Tasks for this exercise
A. According to the tribunal decision, what had happened to the joint account that Mr Zaki and Ms Rose held when Mr Zaki applied for a visa?
B. Translate this sentence from the tribunal decision into Spanish: "The Tribunal found that Mr Zaki and Ms Rose were validly married for the purposes of s.5F(2)(a)."

== Document extract

The Tribunal’s decision and reasons

  1. The Tribunal found that Mr Zaki and Ms Rose were validly married for the purposes of s.5F(2)(a). However, on the evidence before it the Tribunal was not satisfied that at the time Mr Zaki made his application and at the time it made its decision he and Ms Rose were in a spousal relationship. It therefore concluded that Mr Zaki did not meet cls.820.211(2) and 820.221 and affirmed the delegate’s decision to refuse him a visa.

  2. In reaching its conclusion the Tribunal considered the evidence Mr Zaki had provided in relation to the financial aspects of his relationship with Ms Rose.  The Tribunal found that Mr Zaki and Ms Rose had provided little information about how they managed their combined resources for their everyday living expenses.  In that regard:

    a)the Tribunal accepted that a marriage might sometimes have periods of conflict and separation but it found that if there was an ongoing commitment there would have been evidence of how Mr Zaki supported Ms Rose and Ms Rose’s daughter.  It noted that while many written and verbal assertions had been made about how Mr Zaki and Ms Rose supported each other financially, little evidence had been provided to support those assertions;

    b)the Tribunal noted that even though Mr Zaki had been unable to work for some time, he had several family members in Australia and could have provided evidence of the support he received from them.  It further noted that Mr Zaki had worked at some point and that Ms Rose presumably received a Centrelink income in relation to Ms Rose’s daughter and yet they had not provided evidence that they had pooled their income for their mutual benefit;

    c)the Tribunal noted that it drew no adverse inference from the fact that Mr Zaki and Ms Rose were unable to purchase a home or other major assets together.  However, it found that an inability to purchase a home would not have prevented them from demonstrating that Mr Zaki had made significant financial contributions to their joint households and to the separate household maintained by Ms Rose and her daughter.  The Tribunal noted that Mr Zaki had provided evidence of rental agreements he and Ms Rose had entered into but it found that they did not demonstrate the source of the rental funds; and

    d)the Tribunal also noted the evidence indicating that Mr Zaki did not financially contribute to Ms Rose’s daughter’s education because she held a legacy from her late father.  In those circumstances, the Tribunal found that Mr Zaki played a limited role, if any, by way of financial or emotional support to Ms Rose and her daughter.

  3. The Tribunal was also not persuaded that Mr Zaki and Ms Rose had ever lived together as spouses and as a family unit in which Mr Zaki played a significant role in the lives of Ms Rose and her daughter.  In this regard:

    a)the Tribunal noted that cohabitation was not a requirement of a genuine and continuing spousal relationship.  However, given the limited evidence that Mr Zaki and Ms Rose had ever been, or continued to be, in a genuine spousal relationship, the Tribunal was not satisfied that they were not living apart on a permanent basis.  The Tribunal noted in this connection that apart from assertions and claims made by Mr Zaki and Ms Rose, there was little probative evidence before it indicating that they had at any time shared a household as spouses;

    b)the Tribunal noted that it placed some weight on the statements provided by Ms Rose’s parents concerning Mr Zaki and Ms Rose living arrangements but it found that they provided very little insight into their everyday lives as a family unit.  It also noted that Ms Rose’s parents had provided little information supporting Mr Zaki and Ms Rose’s claim that their separation was temporary;

    c)the Tribunal noted that the joint account Mr Zaki and Ms Rose had held at the time Mr Zaki made his application for a visa had been closed which made it question whether it had simply been set up for the purposes of the application rather than as a genuine reflection of two committed spouses sharing resources; and

    d)the Tribunal noted the evidence Mr Zaki had submitted concerning his residence at the same addresses with Ms Rose and found that that evidence was limited.  It found that even if Mr Zaki and Ms Rose had shared residences at times, they had not done so as parties in a mutually committed relationship and as spouses.

====
== Data under study

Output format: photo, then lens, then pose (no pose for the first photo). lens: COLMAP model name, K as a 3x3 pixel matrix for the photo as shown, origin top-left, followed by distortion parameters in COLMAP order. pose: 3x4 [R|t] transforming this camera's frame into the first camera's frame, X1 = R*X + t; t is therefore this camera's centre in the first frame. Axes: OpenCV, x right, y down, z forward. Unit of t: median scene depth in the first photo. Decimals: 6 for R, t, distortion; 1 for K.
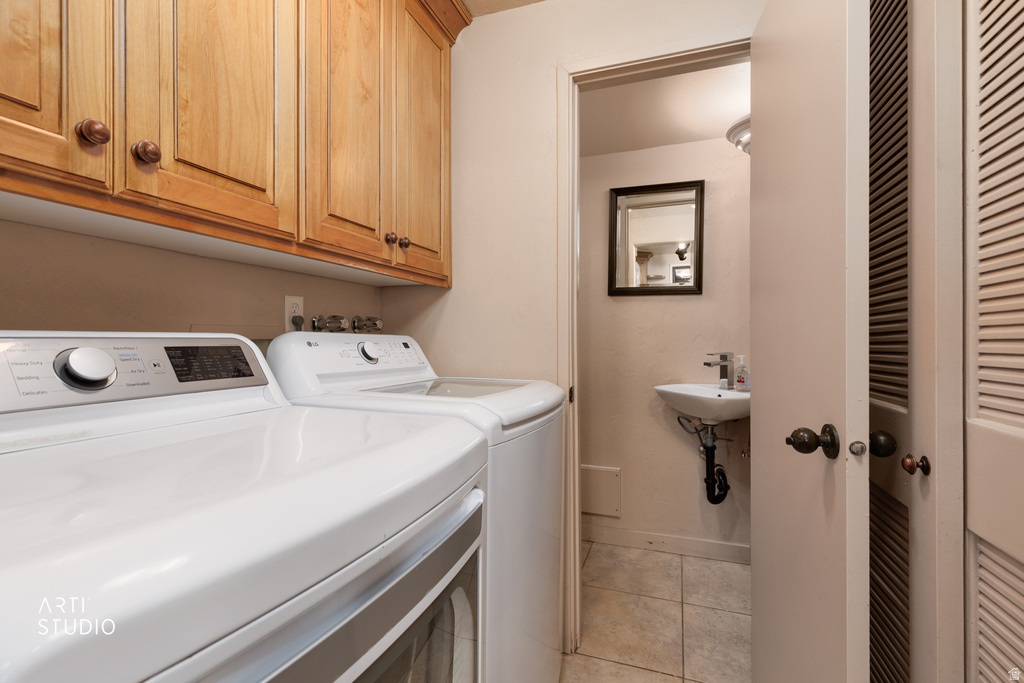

====
== Data under study

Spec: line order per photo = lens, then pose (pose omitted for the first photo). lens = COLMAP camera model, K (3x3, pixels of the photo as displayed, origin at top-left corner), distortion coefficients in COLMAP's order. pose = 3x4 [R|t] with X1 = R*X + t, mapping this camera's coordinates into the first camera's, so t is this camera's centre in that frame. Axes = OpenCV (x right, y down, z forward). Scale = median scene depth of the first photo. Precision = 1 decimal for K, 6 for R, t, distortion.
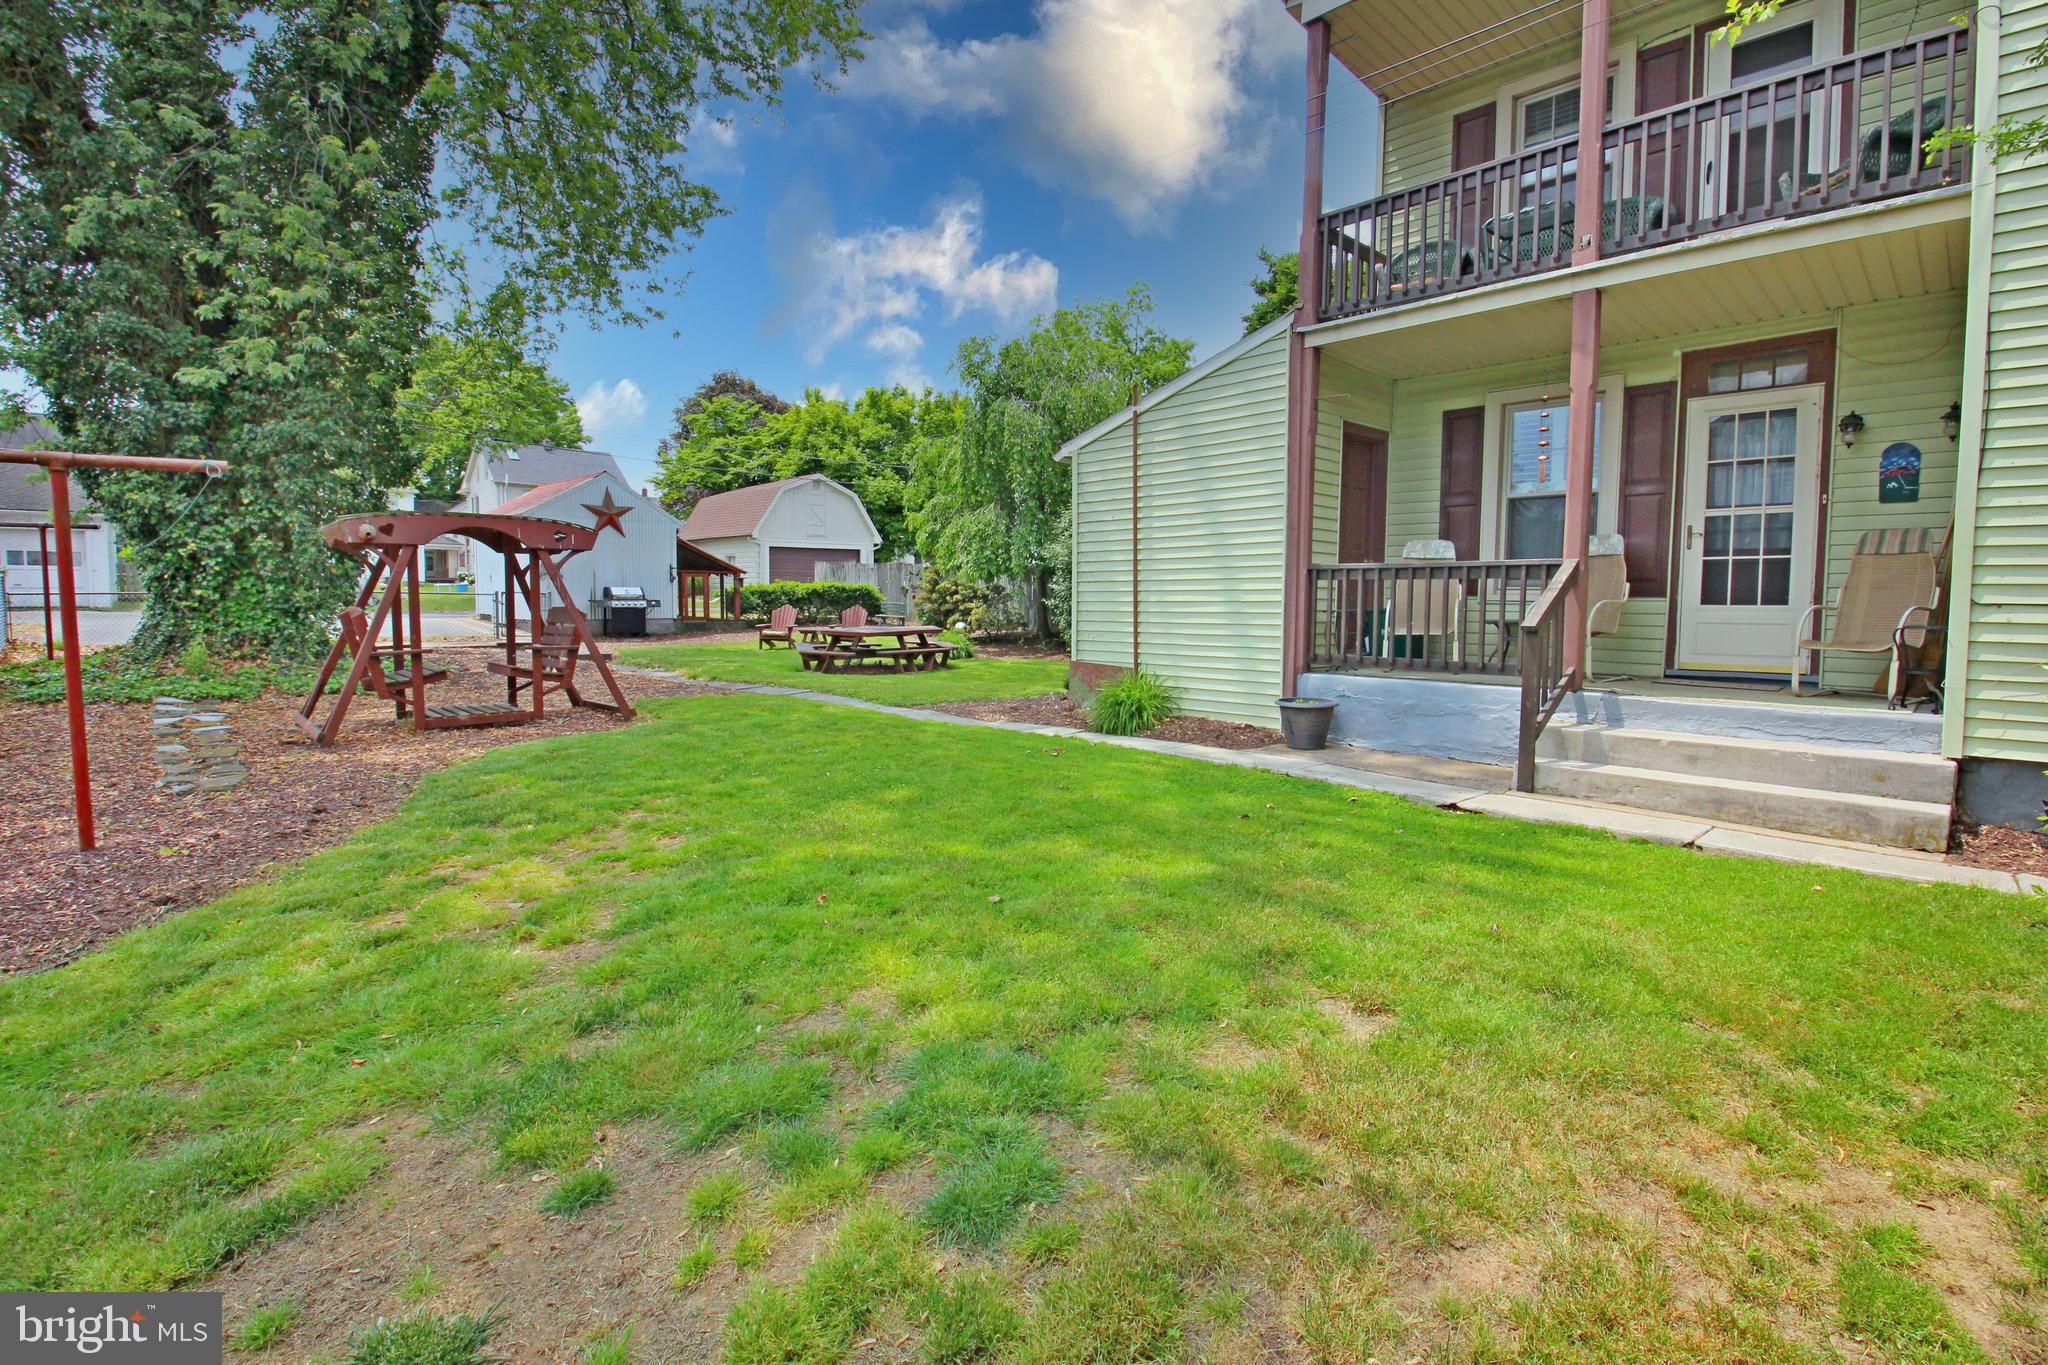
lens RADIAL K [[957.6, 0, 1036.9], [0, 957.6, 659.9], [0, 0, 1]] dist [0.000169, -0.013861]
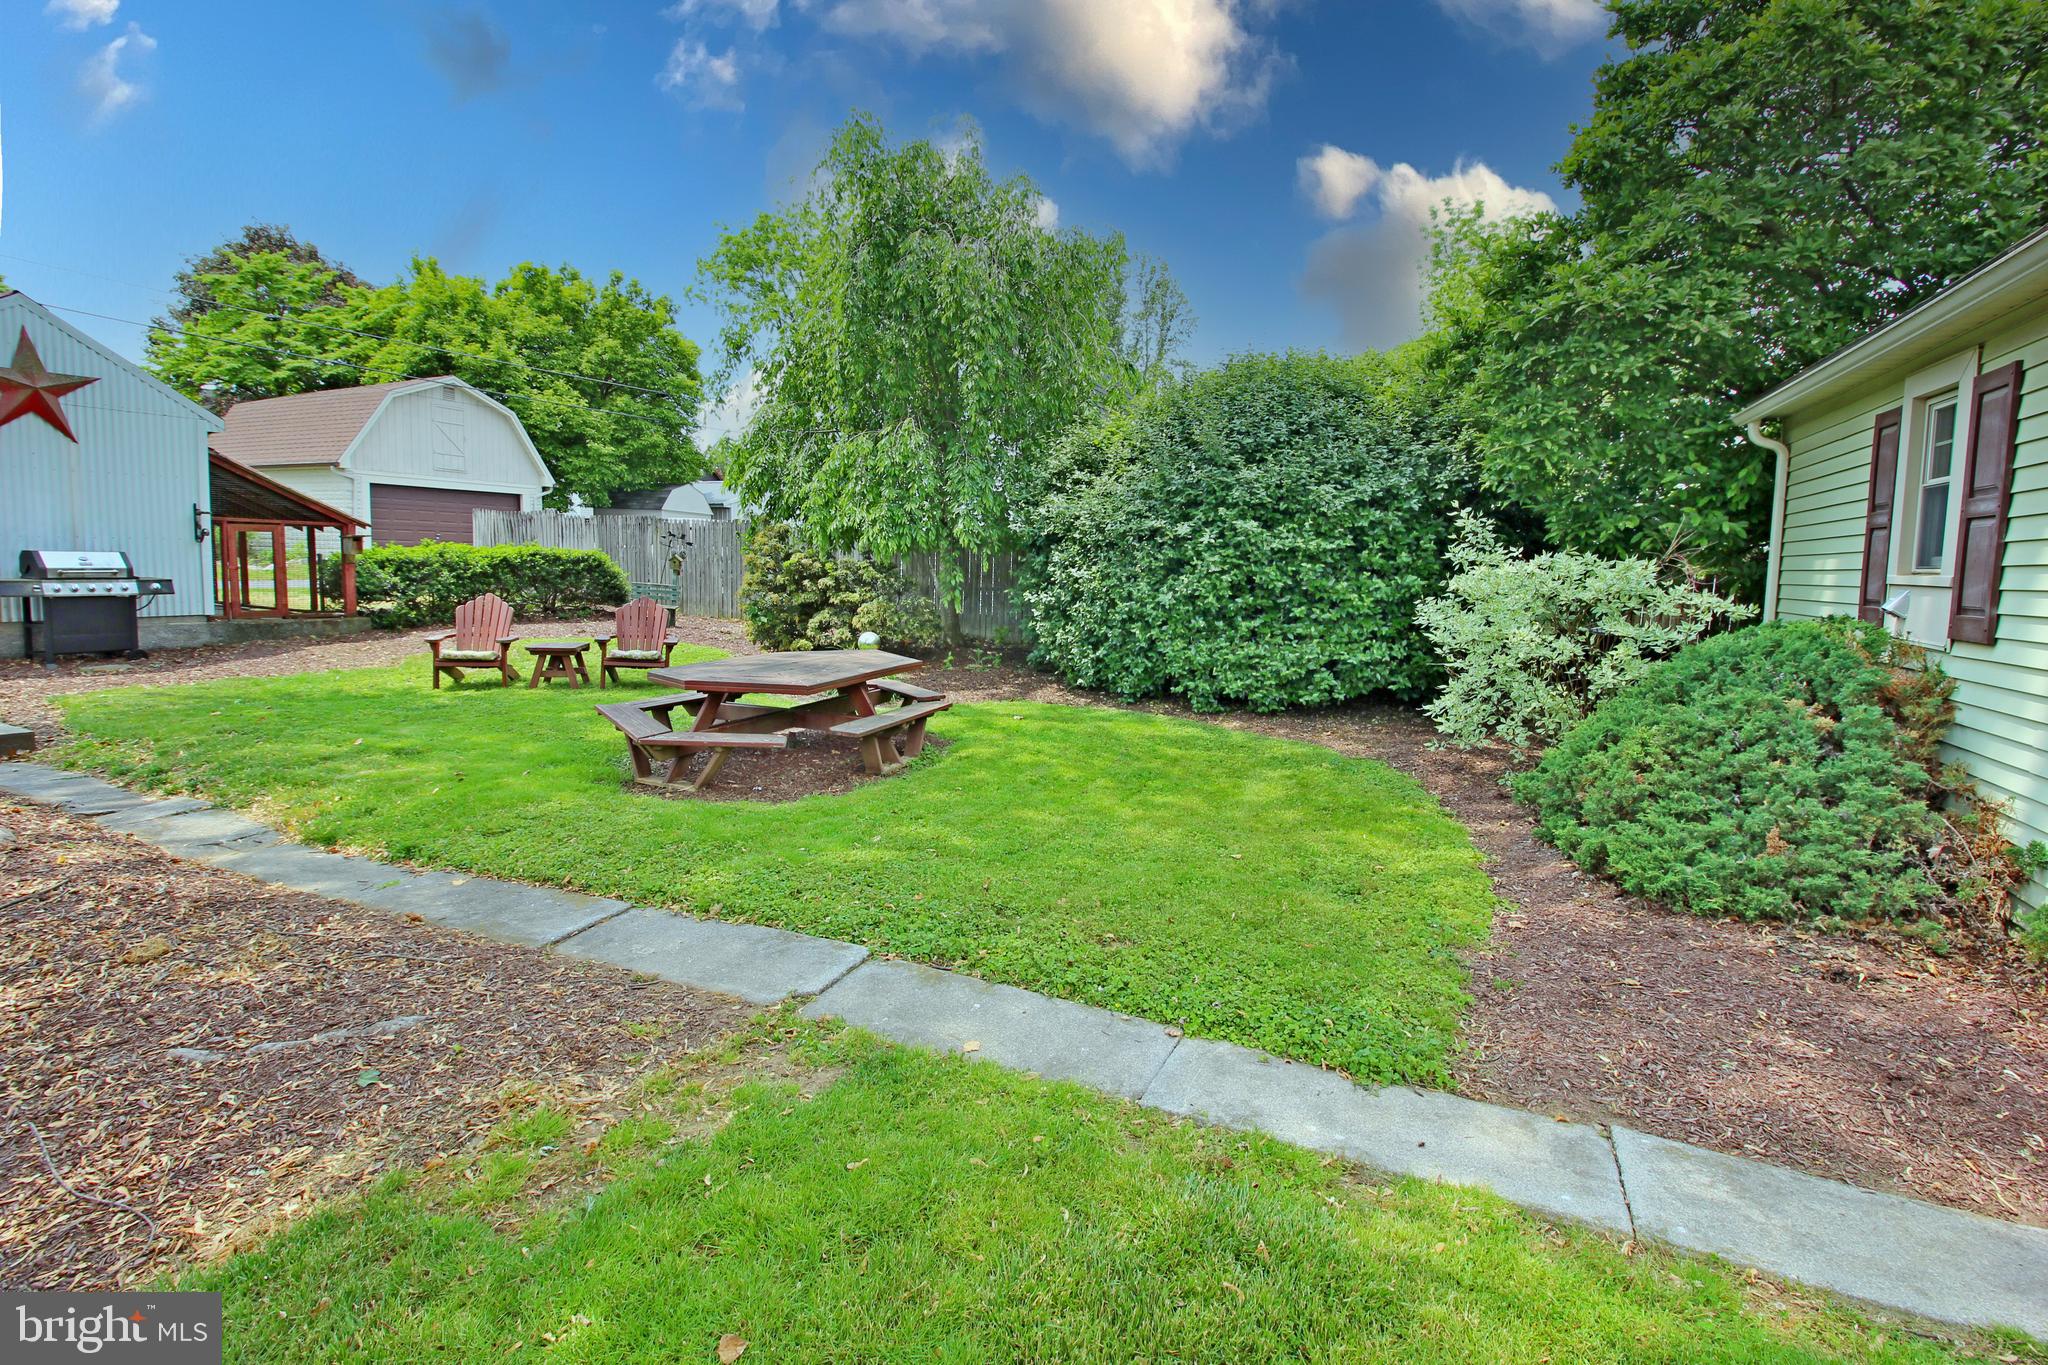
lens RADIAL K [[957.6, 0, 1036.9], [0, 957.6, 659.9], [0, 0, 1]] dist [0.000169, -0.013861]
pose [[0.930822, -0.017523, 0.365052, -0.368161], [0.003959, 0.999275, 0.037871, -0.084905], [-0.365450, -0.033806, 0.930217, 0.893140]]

====

Task-by-task results
A. It had been closed.

B. El Tribunal determinó que el Sr. Zaki y la Sra. Rose estaban válidamente casados a los efectos del s.5F(2)(a).